Trolza (ZАО "Троллейбусный завод", abbr. Тролза), formerly known as the Uritsky factory or simply Uritsky, was a trolleybus manufacturer in Russia, located in Engels, Saratov oblast.

In the Soviet era it was known as ZiU (Завод имени Урицкого, Zavod imeni Uritskogo, plant named after revolutionary Moisei Uritskiy) or Uritsky factory (plant).

ZiU/Trolza has built over 65,000 trolleybuses. Historically, the most numerous models of ZiU production were the MTB-82, the ZiU-5 and the ZiU-9 (also known as the ZiU-682). The ZiU-9 is the most widely produced trolleybus in history. The factory has exported its production to various countries, including Argentina, Bulgaria, Colombia, Greece, Mongolia, Hungary, Serbia etc.

==History==
The enterprise was founded in Imperial Russia in 1868, but it began producing trolleybuses in 1951.

Trolleybus production by the Uritsky factory (ZiU) began in 1951, but the company's first model, the MTB-82d, was a refinement of a design first developed several years earlier, by the national government in Moscow in 1945–46, the MTB-82m (where MTB stood for Moscow Trolleybus).
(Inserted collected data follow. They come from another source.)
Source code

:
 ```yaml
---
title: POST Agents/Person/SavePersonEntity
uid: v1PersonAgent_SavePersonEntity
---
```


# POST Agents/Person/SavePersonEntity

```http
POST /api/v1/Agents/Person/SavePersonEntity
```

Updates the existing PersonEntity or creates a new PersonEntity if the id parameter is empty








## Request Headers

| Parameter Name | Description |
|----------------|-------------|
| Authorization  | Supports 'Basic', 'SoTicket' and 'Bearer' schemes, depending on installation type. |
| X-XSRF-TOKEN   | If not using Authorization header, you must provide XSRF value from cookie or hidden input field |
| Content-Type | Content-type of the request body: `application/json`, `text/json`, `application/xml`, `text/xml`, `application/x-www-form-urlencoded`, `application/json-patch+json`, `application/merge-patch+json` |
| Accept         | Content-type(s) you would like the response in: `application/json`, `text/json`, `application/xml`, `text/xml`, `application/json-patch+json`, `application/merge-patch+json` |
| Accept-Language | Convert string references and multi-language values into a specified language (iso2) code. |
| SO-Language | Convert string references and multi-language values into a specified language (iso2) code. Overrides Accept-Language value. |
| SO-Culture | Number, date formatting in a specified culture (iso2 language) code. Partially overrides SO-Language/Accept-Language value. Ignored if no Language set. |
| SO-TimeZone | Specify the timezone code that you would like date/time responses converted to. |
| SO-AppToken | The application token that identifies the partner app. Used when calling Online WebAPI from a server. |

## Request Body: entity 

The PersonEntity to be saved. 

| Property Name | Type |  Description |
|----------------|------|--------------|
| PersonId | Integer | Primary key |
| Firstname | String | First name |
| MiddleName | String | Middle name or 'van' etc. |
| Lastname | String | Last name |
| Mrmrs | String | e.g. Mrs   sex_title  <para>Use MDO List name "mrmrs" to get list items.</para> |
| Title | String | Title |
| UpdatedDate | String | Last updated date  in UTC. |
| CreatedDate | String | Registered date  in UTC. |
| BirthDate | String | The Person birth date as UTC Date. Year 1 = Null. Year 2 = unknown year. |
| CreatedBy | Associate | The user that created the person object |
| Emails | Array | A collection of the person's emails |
A prototype MTB-82m was built in February 1946 at a military factory. Following the construction of 77 additional MTB-82 trolleybuses in 1946–47, improvements in the design led to the introduction of the MTB-82d. Production of the improved model continued at military factories as well as at MTRZ, a small trolleybus repair plant in Moscow, until 1951, when the Uritsky factory was established in Engels to take over all trolleybus production from the various smaller facilities. ZiU's production of the MTB-82d lasted from 1951 to 1961, and a total of 3,746 were built (or more than 5,000 when counting the ones built elsewhere, before ZiU was established).

In the 1980s, ZiU was building more than 2,000 trolleybuses per year, mostly for domestic use (in the then Soviet Union) but up to 160 per year for export outside the USSR. For many years until at least the early 1990s, ZiU was the world's largest manufacturer of trolleybuses. Around 1996, it was renamed Trolza, short for AO Trolleybusnyi Zavod (Trolleybus Factory).

In 2016, Trolza announced that it would begin production of trolleybuses and electric buses in Juárez Celman, Córdoba Province, Argentina. The company intends to supply and modernise existing systems in Rosario, Córdoba and Mendoza while also supplying new potential networks.

On February 20, 2020, it was announced that the production of trolleybuses and electric buses at Trolza would be discontinued due to financial difficulties. The former facilities in Engels were rented out to PC Transport Systems.